Tuesday, 8 May 2012


Six Feet Under.

The last Six Feet Under. Ever. We saved it as long as we could. But we've watched it now, so it's really the end. Five seasons, sixty-three episodes. I don't think there was a single episode where the quality dropped. BLISS called it 'perfect', and even the very end of the last episode tied up all those loose ends she hates. We've watched two series arising from the (I think) 2010 Booker Prize shortlist. Six Feet Under came from 'Skippy Dies', in which, before he dies (about halfway through – look, it's hardly a plot spoiler, given the title of the book) Skippy asserts that Six Feet Under is the best television series ever made. There's a lot of critics who agree. 'The Slap' was broadcast as a short series, it wasn't bad, either. We need something to take the place of SFU, as it was the only thing on television we could both stand to watch at the same time. As a replacement I can't see past 'The Sopranos' or 'Treme'. Of the two, I prefer the New Orleans-set 'Treme', where the city itself is one of the stars, with its love of music and food.

The 6' Under idea, a dysfunctional family running an undertakers, seems to have little promise, but bookended by the two Nate's deaths (father and son, first and third- or fourth-last episodes) there's so much going on that there's never a dull moment. The writers and directors were not afraid to broach taboos, throw in dream and fantasy sequences, or have the dead sit up and have their say. I thought it was like a television equivalent of the dense, tightly-packed prose writers like Iain Sinclair produce, more ideas and information on one page than many manage in twenty or thirty. It's something we may have produced in times when there was a market for, and the will to produce darker, edgier, braver television here, when Denis Potter plays were filmed and broadcast. There's nothing like it been made here for years, with the TV companies focused on karaoke, The Vicar's Fools, Horses and Family, period costume dramas, and endless quiz and panel shows, none of which rival Shooting Stars, which they've ditched.

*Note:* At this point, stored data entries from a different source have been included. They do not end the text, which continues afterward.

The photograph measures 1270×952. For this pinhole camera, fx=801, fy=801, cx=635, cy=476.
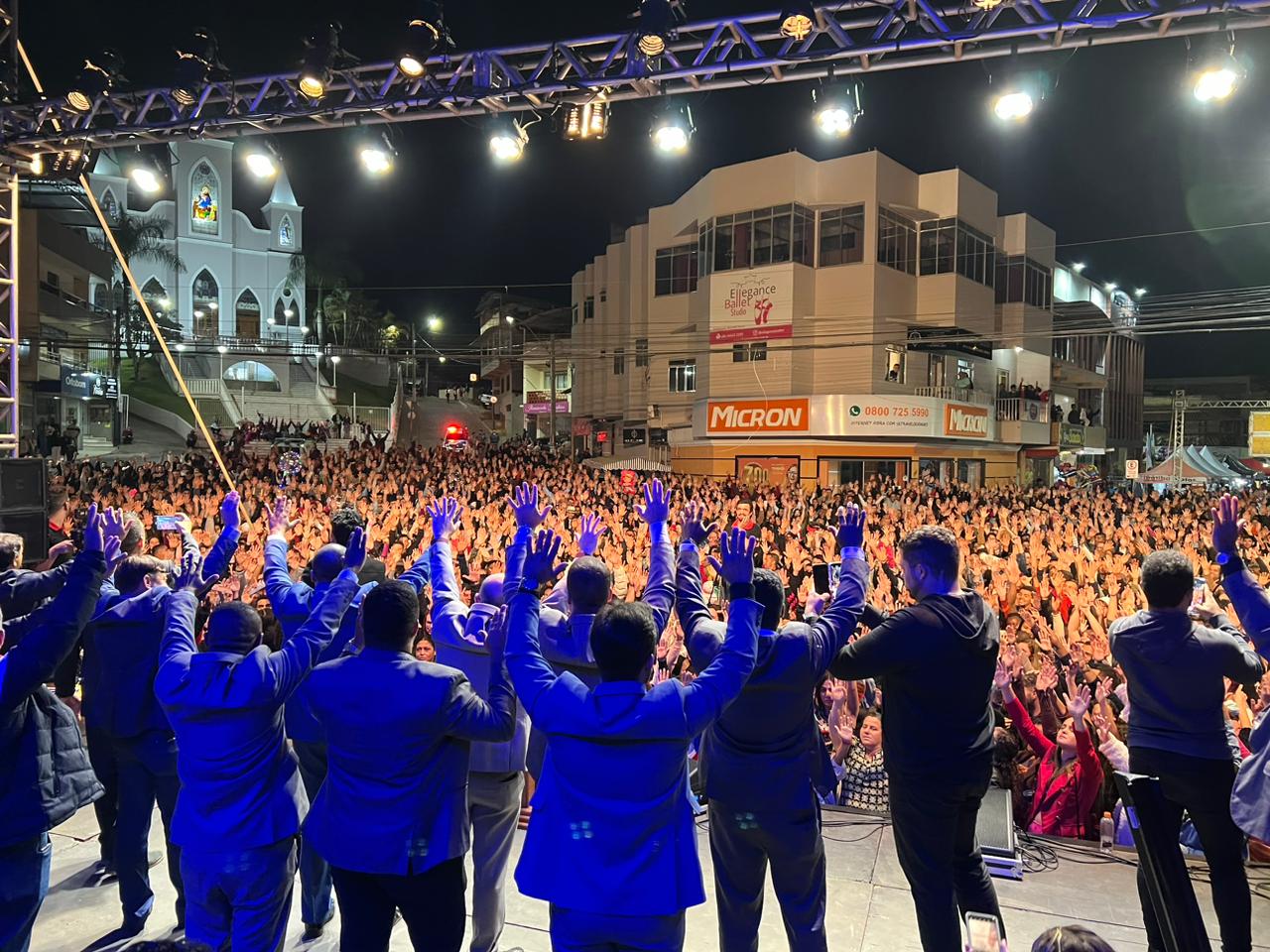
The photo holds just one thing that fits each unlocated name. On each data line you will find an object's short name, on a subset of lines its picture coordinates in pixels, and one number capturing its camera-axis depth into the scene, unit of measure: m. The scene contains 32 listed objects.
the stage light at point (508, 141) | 8.39
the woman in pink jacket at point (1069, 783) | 4.07
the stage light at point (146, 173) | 9.65
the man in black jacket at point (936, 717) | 2.79
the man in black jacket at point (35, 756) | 2.62
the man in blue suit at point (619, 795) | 2.16
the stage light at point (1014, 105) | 7.27
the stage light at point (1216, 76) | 6.47
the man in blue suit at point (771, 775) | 2.64
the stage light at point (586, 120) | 8.22
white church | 54.34
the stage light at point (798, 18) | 6.94
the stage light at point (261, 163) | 9.52
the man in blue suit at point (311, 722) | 3.33
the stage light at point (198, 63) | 8.15
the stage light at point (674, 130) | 8.27
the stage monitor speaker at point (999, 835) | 3.73
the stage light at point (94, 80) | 8.17
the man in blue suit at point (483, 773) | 3.07
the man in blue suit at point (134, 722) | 3.32
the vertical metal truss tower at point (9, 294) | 8.31
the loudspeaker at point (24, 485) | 7.53
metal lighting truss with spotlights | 6.63
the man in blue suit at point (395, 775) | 2.37
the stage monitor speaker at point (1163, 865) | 1.75
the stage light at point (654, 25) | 7.25
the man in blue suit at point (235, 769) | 2.66
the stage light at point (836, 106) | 7.55
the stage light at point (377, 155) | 8.88
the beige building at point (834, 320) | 26.06
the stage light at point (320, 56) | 7.94
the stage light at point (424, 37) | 7.74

Last year's Booker shortlist would make good watching:
  • The Sense of an Ending would be a good six part series.
  • The Sisters Brothers would make a good 'No Country for Old Men' type film, fast-paced and with great dialogue.
  • Pigeon English, written almost as a Damilola Taylor docu-drama.
  • Snow Drops would make another film, lovingly photographed in Moscow.
  • Half Blood Blues, another six-part series, with those brown, grey and sepia wartime colours in Berlin and Paris, and plenty of jazz.
  • The only one I think might be difficult to get a screenplay from would be Jamragh's Menagerie. What with the cannibalism and long days in boats drifting and so on.

Just what we need.

West Ham are through to the play off final. Just what we need (if they go on to win), another London derby.